-- Start of Source extract --

The three works that shared the Portland Symphony Orchestra’s program Sunday afternoon at Merrill Auditorium were composed during a quarter century that saw the last embers of late Romanticism, and the first flickers of the vibrantly chaotic musical world of the 20th century. But the composers whose music Robert Moody selected for the program – Richard Strauss, Sergei Prokofiev and Jean Sibelius – dealt with this stylistic shift in strikingly different ways.

Strauss and Sibelius essentially ignored it, taking the alternative view that there was more to be said in the old style. Both had, by then, developed deeply personal approaches, which they continued to pursue, and since both were revered symbols of their countries’ musical souls, by the time Modernism took hold, no one was going to force them in musical directions that didn’t interest them.

Prokofiev, on the other hand, working in Russia around the time of the Revolution, when upheaval was the norm, was taken with the innovations of his compatriot Igor Stravinsky and began working toward the steely sound that we identify with him now.

-- End of Source extract --
-- Start of Source excerpt --

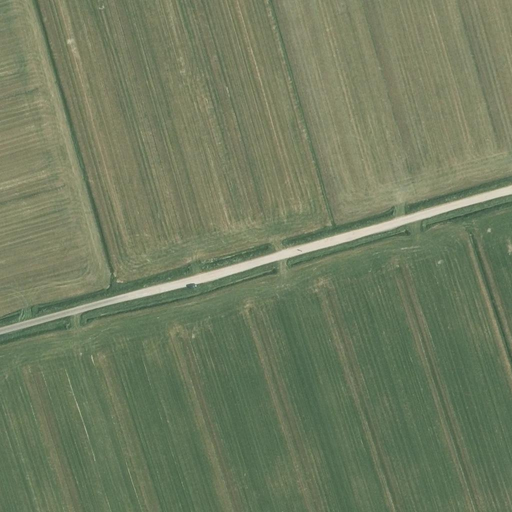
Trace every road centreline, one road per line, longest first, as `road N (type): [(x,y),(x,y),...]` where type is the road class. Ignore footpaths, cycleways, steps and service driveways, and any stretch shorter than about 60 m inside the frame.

-- End of Source excerpt --

-- The problem --
According to the concert review, whose innovations was Prokofiev taken with?

-- Written response --
Igor Stravinsky's